Obviously there is nothing criminal about famine as a natural disaster precipitated by declining availability of food. Nevertheless, Jlateh Vincent Jappah, of University College London and Danielle Taana Smith of Rochester Institute of Technology argue in their recent article State Sponsored Famine: Conceptualizing Politically Induced Famine as a Crime against Humanity that famine becomes a crime if either one of the following conditions obtain:
…when a state has the capacity to foresee and plan for a famine-related disaster in order to minimize its impact but fails in disaster preparation and in its ensuing response to mitigate the catastrophic effects, conceals relevant relief information from humanitarian agencies and/or donors, blocks humanitarian corridors, or engages in other faminogenic [famine-causing] practices with an aim to exterminate or cause mass starvation of a group of people.

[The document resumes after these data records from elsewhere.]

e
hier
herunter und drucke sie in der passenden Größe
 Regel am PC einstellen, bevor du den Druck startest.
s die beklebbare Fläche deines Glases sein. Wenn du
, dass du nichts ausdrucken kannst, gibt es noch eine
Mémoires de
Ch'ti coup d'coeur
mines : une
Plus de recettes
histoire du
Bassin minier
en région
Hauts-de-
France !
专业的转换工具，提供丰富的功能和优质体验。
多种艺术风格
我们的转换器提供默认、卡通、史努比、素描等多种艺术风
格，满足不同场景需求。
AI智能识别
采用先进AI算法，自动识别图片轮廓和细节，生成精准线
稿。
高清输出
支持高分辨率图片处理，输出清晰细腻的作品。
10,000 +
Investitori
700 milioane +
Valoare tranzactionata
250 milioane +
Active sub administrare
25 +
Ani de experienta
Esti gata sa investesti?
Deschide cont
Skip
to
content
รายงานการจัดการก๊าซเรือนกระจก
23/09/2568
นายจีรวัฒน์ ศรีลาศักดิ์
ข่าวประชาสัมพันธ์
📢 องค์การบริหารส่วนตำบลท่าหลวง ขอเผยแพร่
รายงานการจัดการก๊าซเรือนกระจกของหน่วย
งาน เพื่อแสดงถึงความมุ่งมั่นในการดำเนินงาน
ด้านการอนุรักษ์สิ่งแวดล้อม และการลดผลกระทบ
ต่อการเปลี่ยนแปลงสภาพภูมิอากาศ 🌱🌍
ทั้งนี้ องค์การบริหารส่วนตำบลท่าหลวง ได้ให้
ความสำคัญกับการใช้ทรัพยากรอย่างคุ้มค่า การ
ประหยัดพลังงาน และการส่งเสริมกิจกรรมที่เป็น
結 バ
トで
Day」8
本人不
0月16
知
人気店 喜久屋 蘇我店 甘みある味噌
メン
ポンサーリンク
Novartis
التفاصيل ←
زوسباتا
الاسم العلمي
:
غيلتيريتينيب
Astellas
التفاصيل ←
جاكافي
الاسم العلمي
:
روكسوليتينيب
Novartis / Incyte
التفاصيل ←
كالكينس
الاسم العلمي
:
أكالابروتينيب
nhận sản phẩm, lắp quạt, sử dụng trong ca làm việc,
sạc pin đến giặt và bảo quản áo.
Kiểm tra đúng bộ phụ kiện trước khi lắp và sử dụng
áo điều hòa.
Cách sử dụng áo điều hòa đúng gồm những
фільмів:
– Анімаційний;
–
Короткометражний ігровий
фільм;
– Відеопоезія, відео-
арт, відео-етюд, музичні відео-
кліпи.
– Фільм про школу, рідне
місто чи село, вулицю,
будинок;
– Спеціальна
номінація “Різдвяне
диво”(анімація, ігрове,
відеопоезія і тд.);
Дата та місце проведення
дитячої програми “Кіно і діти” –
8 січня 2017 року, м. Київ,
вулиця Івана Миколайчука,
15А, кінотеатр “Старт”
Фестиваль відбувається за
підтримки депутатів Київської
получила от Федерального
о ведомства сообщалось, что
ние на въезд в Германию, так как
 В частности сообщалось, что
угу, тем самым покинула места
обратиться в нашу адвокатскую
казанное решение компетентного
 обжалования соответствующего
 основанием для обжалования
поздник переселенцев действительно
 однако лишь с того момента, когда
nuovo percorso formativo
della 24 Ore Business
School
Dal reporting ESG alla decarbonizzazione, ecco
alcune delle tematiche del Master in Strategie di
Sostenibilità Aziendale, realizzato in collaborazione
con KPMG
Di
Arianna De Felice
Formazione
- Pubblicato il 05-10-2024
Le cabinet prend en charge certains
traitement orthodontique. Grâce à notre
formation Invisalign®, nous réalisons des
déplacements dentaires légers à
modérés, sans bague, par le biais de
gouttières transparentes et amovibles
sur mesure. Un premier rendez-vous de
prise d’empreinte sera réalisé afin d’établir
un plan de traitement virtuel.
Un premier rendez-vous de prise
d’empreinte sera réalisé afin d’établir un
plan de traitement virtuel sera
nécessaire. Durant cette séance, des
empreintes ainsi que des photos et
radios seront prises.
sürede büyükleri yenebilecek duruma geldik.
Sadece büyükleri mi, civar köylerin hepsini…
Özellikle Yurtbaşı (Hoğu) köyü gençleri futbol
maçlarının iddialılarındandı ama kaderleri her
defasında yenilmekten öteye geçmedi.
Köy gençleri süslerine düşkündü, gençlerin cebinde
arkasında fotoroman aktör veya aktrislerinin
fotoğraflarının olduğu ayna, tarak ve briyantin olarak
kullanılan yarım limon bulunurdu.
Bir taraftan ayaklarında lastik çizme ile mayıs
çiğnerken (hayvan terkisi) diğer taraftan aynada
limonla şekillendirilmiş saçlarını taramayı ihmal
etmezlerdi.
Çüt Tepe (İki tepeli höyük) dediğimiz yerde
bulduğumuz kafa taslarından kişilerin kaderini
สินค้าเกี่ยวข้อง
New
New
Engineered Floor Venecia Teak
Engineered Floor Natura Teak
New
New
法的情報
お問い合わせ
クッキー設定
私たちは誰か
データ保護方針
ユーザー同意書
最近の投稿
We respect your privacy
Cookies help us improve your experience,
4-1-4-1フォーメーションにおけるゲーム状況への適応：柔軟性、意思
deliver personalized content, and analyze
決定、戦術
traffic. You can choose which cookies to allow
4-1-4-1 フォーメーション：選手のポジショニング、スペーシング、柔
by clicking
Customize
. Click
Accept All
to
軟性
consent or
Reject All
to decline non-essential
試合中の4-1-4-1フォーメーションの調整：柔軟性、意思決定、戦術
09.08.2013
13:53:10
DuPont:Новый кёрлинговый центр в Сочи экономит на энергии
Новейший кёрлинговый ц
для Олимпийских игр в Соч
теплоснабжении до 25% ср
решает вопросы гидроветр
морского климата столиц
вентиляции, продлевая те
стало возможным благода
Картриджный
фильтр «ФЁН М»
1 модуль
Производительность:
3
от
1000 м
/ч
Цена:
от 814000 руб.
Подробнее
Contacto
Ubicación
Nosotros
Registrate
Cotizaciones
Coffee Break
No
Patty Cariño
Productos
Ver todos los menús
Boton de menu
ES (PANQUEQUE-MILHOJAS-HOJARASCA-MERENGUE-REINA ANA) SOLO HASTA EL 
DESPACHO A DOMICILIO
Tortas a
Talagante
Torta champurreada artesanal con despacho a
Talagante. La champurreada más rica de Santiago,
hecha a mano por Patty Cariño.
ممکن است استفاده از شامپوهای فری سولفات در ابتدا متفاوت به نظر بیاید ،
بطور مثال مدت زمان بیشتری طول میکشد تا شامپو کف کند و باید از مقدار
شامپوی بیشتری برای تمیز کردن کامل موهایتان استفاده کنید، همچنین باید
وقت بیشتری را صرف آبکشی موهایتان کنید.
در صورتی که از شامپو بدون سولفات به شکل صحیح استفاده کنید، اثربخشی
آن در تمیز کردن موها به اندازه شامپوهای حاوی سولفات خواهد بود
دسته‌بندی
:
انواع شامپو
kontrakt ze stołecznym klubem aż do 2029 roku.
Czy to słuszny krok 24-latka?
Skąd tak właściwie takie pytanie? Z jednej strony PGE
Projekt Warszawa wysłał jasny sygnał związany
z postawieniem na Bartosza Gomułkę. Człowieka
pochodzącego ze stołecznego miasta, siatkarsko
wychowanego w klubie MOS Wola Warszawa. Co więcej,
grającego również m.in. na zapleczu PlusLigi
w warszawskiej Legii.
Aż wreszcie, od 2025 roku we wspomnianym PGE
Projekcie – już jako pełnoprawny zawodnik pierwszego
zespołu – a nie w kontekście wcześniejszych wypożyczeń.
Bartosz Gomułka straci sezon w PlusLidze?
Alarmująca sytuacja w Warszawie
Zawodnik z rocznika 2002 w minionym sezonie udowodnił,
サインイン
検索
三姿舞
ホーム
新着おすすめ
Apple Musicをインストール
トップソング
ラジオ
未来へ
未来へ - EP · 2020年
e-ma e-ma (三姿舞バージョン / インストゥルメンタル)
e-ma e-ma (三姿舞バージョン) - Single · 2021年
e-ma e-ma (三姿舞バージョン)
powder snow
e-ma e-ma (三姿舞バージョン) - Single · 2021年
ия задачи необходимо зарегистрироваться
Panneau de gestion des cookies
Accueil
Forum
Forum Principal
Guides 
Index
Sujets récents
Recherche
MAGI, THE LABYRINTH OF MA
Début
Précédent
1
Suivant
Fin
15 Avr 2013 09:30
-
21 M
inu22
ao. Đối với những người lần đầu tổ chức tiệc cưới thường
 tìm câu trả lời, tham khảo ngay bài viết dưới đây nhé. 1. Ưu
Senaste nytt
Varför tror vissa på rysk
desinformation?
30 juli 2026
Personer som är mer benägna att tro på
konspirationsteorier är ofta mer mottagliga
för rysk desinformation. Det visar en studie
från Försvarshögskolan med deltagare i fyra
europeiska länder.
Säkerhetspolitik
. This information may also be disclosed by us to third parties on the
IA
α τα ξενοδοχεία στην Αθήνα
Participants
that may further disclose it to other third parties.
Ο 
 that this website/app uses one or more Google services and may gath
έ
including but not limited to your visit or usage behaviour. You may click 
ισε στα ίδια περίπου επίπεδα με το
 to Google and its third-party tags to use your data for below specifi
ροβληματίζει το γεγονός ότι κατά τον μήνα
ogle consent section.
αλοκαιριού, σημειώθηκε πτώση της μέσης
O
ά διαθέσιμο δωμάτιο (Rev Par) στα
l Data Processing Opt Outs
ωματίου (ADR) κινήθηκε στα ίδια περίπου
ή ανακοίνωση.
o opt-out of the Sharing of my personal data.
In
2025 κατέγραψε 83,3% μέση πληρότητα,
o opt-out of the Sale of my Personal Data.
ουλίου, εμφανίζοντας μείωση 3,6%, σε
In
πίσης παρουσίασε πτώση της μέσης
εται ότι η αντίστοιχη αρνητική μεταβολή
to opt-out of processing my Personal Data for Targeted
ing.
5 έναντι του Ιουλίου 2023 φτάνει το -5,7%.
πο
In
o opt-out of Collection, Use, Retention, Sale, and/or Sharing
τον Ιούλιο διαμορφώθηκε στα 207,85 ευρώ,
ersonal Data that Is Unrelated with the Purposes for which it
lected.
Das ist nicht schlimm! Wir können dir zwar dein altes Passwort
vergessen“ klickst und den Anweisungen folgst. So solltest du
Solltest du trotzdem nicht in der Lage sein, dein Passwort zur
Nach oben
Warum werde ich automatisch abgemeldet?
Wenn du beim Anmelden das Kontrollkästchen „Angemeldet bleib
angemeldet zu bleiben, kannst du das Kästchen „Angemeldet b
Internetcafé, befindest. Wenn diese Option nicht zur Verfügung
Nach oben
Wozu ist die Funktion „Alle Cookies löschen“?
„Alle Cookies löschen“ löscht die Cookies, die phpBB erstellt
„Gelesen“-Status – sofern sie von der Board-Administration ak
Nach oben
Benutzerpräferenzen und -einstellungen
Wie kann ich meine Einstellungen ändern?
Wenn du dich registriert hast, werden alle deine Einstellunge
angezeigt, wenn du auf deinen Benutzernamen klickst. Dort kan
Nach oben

In other words, the authors contend, “negligence or apathy on the part of the state that results in its failure to respond to the crisis can be considered criminal, based on its technological capacity for early identification and early response, its level of mobilization of resources, and its prioritization of the situation”. EPRDF would pass this “easy” test with flying colors, as it were. Not only can these capacities and resources be developed in Ethiopia, but also the government has been constantly and proudly announcing having done so. The criminalization of famine as policy- or state-induced problem is not a fringe position propagated by few, as EPRDF cadres would be quick to counter, “anti-development” intellectuals. There is a general consensus among scholars studying poverty and human rights that famines like the ones that recur in Ethiopia are criminal. Moreover, the Nobel winning economist Amartya Sen’s famous claim that democracies with functioning free press don’t starve has been widely acknowledged, though with some modifications and caveats. If Sen’s thesis is right, Ethiopians are certainly in for a devastating double whammy for an indefinite period: stifling repression and recurring starvation. The Ethiopian authorities are probably not going to stand trial, as they should be, for the famine their policy mostly engendered and their callous obsession with power worsened, but they should know that they are committing crime against humanity.